What the exercise asks -> Your answer must consist of exactly the lines below, starting with the line with "EFI Installer Pipeline" and going on through the line with "or golden image", and nothing else.
===== The input
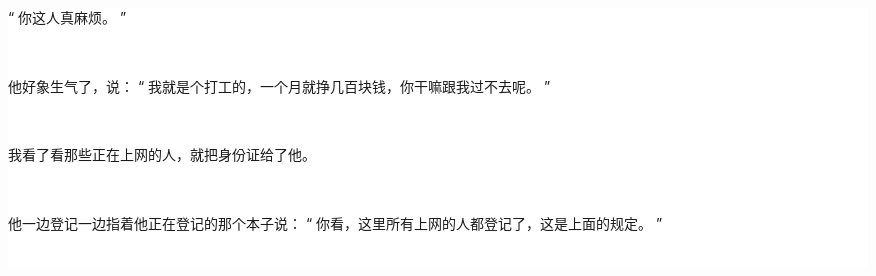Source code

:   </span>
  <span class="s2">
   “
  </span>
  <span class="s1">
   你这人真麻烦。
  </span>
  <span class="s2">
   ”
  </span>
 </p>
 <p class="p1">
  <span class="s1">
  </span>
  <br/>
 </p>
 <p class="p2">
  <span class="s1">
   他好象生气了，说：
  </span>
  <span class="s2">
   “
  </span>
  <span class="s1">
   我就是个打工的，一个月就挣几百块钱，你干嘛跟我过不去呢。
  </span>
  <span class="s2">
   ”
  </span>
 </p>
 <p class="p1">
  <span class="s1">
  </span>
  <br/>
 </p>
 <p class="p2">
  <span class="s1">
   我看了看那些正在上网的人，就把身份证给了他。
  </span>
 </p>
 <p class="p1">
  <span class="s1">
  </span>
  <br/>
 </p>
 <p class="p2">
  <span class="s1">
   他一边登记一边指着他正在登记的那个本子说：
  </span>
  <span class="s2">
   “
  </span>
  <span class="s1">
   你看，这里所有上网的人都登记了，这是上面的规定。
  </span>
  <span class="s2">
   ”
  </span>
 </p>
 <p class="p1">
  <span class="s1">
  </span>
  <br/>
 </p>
==========
===== The input
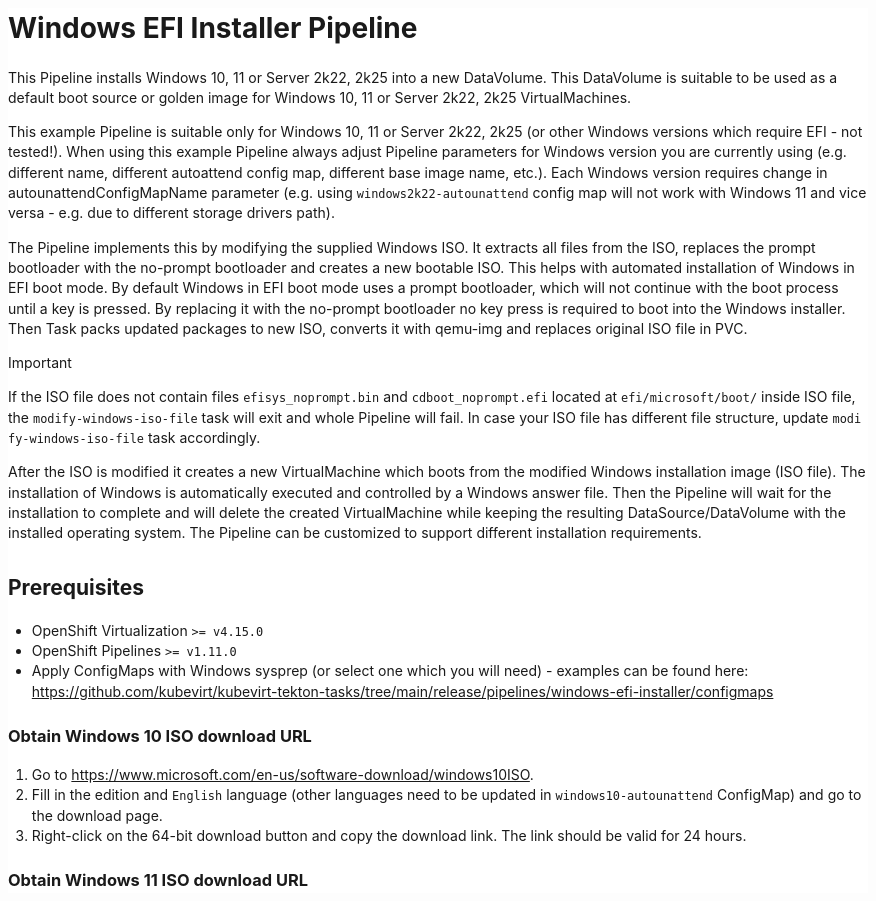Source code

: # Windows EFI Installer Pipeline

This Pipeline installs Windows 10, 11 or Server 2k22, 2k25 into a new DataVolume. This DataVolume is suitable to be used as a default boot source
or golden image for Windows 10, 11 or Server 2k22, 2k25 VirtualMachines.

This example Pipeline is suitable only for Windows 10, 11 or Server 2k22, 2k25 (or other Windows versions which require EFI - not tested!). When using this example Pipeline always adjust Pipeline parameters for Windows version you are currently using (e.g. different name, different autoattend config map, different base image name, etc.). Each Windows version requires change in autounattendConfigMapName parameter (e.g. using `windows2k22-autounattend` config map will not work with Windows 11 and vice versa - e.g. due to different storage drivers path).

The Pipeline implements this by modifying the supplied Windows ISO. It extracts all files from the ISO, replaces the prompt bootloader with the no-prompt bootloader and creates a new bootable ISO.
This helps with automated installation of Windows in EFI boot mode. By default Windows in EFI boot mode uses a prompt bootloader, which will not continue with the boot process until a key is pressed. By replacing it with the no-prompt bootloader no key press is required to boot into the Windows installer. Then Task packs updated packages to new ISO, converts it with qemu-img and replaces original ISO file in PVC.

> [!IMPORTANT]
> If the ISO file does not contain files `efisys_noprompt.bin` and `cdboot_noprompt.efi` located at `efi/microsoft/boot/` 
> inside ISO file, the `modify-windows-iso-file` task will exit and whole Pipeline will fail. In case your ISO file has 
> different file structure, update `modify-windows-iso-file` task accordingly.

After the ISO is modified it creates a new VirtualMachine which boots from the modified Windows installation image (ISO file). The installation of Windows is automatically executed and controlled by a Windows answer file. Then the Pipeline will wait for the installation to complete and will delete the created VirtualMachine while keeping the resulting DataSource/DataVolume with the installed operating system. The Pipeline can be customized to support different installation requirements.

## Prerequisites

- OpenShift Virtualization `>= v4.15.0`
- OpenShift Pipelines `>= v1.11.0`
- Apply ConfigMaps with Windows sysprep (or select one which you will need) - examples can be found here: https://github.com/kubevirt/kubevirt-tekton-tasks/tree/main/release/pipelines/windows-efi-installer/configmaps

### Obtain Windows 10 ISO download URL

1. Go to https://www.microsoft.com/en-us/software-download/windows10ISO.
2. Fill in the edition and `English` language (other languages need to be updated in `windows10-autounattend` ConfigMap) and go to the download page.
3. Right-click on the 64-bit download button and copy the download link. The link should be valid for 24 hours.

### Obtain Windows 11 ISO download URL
==========
Written solution ->
: # Windows EFI Installer Pipeline

This Pipeline installs Windows 10, 11 or Server 2k22, 2k25 into a new DataVolume. This DataVolume is suitable to be used as a default boot source
or golden image for Windows 10, 11 or Server 2k22, 2k25 VirtualMachines.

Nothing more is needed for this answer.